The Story
Why it exists.
The beginning
The name says everything. Passion Rose was built around a single idea: what if the rose didn't wait its turn? Lorenzo Pazzaglia designed this fragrance to announce itself immediately, opening with the kind of citrus-spark explosion that commands a room before the first minute is up. The Love & Passion Collection frames this as a declaration, love as a verb, passion as something you wear, not just feel. For PAX, the rose was never going to be subtle. It was going to be the whole point.

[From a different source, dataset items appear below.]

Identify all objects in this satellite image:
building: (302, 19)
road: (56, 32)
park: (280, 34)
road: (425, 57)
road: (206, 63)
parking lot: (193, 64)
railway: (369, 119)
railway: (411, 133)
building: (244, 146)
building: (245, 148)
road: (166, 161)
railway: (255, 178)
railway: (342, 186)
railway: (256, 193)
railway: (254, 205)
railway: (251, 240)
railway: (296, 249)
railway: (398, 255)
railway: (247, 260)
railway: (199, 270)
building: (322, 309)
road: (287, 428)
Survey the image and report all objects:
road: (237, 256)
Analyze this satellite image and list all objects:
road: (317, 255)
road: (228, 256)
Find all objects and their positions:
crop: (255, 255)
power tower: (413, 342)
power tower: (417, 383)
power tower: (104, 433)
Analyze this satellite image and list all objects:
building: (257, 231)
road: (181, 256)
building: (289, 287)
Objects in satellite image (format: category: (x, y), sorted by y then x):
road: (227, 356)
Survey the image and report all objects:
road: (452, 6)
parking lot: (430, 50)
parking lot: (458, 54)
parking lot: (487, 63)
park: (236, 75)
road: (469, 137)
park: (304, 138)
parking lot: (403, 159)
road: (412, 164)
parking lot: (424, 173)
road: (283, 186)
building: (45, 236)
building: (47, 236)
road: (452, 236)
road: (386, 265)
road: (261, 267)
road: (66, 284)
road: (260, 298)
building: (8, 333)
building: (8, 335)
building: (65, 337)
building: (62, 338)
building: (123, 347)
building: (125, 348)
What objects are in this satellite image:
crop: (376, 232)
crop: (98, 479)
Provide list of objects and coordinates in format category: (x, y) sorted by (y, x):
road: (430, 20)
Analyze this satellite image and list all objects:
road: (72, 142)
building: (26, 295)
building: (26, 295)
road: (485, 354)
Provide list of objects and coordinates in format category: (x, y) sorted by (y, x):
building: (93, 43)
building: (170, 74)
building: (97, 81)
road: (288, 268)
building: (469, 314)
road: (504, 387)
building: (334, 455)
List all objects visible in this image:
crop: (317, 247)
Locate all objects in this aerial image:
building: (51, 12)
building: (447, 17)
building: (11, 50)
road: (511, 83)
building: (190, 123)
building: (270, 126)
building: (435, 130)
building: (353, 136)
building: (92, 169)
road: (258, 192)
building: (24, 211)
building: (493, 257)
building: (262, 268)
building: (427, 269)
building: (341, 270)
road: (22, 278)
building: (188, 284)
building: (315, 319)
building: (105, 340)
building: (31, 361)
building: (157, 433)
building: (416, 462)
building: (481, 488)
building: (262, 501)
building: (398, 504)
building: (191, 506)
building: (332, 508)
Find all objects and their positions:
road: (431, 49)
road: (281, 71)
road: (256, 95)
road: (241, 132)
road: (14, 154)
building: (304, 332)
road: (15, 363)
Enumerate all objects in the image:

Bulgarian rose appears in both the top and heart notes, a structural choice that keeps the floral element present from the first spray to the final drydown. But it evolves. In the opening, it reads bright and sparkling, almost green, held up by bergamot and pink pepper. By the heart, it deepens into something velvety and warm, supported by Damask rose and jasmine. The passion fruit doesn't stay sweet, it darkens, almost fermented, which makes the rose feel richer by contrast. Saffron adds a warm, slightly metallic edge that makes the whole composition feel more expensive than the sum of its parts. The leather arrives late and stays longest.
The evolution
The bergamot sparks first, sharp, electric, almost impatient. Behind it, Bulgarian rose and passion fruit arrive together, one floral, one sweet, neither apologizing for itself. Pink pepper adds a gentle heat. As the top notes settle, the rose deepens with Damask rose and jasmine, the fruit softens into something darker, and patchouli leaf adds an herbal twist. By the end, you're left with white musk, vanilla, and a whisper of leather that stays close to the skin. The drydown extends beyond four hours, intimate, warm, something that lingers in the memory of a room long after you've left it.
Cultural impact
Passion Rose occupies a specific space in the niche rose conversation, it's neither the clean modern rose nor the dark animalic one. It's something in between: tropical, warm, and unapologetically bold. The combination of Bulgarian rose with passion fruit and saffron gives it a sweetness that reads as modern, while the leather and oud in the base keep it grounded in something more traditional. The Extrait concentration means it projects strongly, which has made it a conversation piece in niche communities, people notice it, and they have opinions about it. That's the mark of a fragrance with a real point of view.